OMG!  I didn't know this thread was here....thank you for tagging me! 

Later, I'm going go back and read as much as I can, and get caught up!  !

At a glance, I saw the pix of all of the fine ladies falling....I snagged that one!!


----------



## Liberty (Aug 22, 2022)

I can still hear that organ music in my head, and the sounds of the skates on the old wooden skating rink 
floor.  Great Saturday night memories in the old days!


----------



## Jules (Aug 22, 2022)

Liberty said:


> I can still hear that organ music in my head, and the sounds of the skates on the old wooden skating rink
> floor.  Great Saturday night memories in the old days!
> 
> View attachment 235647


Are you in the photo, @Liberty.

Love the permission to wear jeans sign in the background.


----------



## Trila (Aug 22, 2022)

I still go to the roller rink in Branson, every sat and most Sundays.  My husband and I have volunteered there since the beginning of 2008.  I work in the snack bar, and he is the deejay....we have a blast!  (Note: I still go to the rink every week, but I'm not skating with a broken wrist!!  LOL)
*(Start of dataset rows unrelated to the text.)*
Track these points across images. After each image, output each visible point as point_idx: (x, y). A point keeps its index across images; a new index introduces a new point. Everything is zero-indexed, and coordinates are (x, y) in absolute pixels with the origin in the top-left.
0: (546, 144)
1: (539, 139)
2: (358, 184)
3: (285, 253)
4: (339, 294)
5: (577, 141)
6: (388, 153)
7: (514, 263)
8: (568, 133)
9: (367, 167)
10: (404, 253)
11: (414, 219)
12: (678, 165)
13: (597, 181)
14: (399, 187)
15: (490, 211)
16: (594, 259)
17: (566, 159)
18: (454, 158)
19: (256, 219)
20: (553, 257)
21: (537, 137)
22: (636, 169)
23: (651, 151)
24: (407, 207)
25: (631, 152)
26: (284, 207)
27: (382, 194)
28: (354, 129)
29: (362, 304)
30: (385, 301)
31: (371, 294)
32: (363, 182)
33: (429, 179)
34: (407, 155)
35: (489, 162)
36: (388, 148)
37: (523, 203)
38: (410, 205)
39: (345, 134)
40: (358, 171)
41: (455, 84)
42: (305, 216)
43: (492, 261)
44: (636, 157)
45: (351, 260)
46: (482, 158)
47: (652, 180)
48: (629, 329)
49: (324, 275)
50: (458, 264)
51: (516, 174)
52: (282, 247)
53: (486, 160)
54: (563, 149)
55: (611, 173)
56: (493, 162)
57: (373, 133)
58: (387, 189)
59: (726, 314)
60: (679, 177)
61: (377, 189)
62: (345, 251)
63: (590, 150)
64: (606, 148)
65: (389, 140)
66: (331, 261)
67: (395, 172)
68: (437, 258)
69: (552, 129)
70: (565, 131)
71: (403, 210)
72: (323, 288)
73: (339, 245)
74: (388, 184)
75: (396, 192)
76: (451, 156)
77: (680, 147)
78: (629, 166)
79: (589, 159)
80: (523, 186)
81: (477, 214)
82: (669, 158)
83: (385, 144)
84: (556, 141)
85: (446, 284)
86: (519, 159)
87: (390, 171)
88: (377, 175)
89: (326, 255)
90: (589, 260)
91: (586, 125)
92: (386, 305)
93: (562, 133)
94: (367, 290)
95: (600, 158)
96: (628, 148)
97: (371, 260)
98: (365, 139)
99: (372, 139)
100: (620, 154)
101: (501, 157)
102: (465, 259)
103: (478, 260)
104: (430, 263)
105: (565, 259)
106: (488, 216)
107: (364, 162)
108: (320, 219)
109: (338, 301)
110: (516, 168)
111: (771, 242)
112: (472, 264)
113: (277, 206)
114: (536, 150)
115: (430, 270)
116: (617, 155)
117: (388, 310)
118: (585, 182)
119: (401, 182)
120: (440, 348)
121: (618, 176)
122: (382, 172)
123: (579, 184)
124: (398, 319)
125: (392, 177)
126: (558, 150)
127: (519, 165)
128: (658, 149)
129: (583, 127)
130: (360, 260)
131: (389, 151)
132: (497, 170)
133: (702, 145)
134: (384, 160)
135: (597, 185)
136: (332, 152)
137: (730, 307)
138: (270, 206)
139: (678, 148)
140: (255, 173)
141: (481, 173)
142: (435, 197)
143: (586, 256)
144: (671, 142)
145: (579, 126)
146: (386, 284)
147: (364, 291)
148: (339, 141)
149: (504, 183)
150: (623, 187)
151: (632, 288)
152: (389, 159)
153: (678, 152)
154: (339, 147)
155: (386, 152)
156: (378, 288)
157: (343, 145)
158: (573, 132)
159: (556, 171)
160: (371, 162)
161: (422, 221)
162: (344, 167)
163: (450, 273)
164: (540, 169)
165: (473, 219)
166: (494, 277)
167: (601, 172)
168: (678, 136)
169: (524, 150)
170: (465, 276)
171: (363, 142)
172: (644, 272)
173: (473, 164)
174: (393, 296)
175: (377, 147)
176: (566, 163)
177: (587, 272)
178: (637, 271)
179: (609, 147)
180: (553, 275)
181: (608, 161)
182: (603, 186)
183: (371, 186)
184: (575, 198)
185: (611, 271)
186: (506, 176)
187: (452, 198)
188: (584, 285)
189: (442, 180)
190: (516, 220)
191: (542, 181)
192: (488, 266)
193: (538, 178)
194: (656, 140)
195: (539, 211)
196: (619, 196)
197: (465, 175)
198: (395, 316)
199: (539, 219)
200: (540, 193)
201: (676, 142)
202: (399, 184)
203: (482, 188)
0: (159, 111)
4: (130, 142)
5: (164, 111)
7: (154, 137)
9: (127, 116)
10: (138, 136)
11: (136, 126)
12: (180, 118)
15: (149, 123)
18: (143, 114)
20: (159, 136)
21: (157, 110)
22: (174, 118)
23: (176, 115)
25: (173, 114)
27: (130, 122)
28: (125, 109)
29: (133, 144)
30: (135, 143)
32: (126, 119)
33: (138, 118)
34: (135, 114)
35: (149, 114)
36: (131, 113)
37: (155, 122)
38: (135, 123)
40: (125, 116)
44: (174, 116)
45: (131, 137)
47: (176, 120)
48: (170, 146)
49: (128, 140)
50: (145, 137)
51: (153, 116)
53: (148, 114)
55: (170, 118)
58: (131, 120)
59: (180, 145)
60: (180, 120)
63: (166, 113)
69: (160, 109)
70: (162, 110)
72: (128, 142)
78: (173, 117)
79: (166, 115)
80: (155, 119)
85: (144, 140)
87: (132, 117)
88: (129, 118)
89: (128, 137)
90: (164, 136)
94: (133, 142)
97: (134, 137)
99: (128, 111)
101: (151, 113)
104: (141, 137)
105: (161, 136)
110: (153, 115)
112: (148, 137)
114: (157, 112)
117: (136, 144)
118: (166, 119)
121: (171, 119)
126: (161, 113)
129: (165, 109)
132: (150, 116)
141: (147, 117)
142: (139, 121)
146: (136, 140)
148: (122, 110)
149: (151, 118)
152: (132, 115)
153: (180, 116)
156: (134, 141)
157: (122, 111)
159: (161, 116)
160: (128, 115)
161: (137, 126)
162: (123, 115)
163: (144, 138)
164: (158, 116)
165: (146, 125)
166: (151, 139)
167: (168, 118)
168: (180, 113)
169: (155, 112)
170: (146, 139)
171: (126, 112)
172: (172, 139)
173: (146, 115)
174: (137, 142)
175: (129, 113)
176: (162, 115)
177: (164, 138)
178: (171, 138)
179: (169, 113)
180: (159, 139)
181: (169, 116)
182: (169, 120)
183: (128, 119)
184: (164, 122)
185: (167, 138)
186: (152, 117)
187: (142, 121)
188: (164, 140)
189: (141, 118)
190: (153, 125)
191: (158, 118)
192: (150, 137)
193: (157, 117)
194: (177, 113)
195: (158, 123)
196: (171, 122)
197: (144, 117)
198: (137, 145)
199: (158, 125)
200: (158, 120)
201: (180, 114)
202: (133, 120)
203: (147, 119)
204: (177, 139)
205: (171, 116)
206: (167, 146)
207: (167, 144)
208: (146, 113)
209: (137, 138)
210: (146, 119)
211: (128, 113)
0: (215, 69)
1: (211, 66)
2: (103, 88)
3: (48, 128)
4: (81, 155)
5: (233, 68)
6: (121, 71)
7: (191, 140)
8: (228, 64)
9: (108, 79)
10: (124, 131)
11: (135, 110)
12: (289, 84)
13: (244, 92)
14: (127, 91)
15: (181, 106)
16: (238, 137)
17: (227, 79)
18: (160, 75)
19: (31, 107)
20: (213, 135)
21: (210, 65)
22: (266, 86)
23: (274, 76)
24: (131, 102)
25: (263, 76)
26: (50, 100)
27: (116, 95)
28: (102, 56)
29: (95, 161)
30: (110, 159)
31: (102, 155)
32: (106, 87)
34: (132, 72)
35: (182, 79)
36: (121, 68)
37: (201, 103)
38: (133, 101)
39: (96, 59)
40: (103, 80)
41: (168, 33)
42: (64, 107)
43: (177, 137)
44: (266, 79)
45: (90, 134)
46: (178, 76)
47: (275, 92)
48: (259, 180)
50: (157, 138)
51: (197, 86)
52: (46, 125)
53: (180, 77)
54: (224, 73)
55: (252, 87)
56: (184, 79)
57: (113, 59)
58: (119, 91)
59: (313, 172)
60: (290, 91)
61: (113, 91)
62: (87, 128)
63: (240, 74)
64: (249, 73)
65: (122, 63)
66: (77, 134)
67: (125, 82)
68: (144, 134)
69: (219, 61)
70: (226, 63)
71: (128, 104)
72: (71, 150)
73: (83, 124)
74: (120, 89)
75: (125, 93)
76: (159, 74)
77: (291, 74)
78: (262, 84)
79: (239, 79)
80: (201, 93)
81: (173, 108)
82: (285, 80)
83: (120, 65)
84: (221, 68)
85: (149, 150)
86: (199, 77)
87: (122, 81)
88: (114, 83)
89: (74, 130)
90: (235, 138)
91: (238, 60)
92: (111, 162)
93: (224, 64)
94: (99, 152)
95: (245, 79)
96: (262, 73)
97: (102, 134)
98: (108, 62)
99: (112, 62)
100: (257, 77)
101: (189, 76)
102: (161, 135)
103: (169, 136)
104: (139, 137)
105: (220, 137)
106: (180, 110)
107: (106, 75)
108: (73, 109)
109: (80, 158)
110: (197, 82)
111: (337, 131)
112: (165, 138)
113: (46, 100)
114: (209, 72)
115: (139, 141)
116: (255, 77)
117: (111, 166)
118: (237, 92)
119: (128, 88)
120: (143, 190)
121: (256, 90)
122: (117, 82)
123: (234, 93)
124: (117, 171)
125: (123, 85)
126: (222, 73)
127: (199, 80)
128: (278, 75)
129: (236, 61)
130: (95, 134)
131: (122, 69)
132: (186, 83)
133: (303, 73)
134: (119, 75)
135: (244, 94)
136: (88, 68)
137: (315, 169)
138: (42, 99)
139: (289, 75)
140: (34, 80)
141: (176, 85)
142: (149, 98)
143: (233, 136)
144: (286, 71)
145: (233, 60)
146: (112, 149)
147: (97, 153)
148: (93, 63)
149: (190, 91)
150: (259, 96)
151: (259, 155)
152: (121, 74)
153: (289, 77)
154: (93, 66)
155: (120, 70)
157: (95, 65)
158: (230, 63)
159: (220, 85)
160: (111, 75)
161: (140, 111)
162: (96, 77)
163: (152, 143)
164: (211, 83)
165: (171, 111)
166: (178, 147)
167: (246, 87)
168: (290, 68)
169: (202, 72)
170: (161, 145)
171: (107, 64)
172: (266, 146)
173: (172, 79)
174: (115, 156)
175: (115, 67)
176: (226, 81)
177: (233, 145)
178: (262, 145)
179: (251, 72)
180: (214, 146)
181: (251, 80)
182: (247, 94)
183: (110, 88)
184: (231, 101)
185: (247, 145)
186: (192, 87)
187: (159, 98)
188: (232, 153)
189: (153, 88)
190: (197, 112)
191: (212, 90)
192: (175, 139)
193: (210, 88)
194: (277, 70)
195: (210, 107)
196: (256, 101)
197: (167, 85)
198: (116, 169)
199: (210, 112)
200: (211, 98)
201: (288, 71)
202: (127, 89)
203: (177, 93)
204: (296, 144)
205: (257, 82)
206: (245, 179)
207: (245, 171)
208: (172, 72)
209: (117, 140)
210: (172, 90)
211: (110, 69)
Here is the link to the rink's FB page:
https://m.facebook.com/groups/176475809050779/?tsid=0.692737109652432&source=result


----------



## jujube (Aug 22, 2022)

Oh, you bet! A lot of Friday nights in junior high and Saturday nights in early high school until I tapered off when I discovered boys.....

My dad had been a roller derby star back when roller derby was a *real* sport and he had me on skates just about as soon as I could walk.

Some Sunday afternoons, my dad and I would go to the BIG rink in our city and "dance skate".  Those were our special times and I was always so proud of what a great skater he was. The ladies all would flock to him when "ladies' choice" flashed on the board.


----------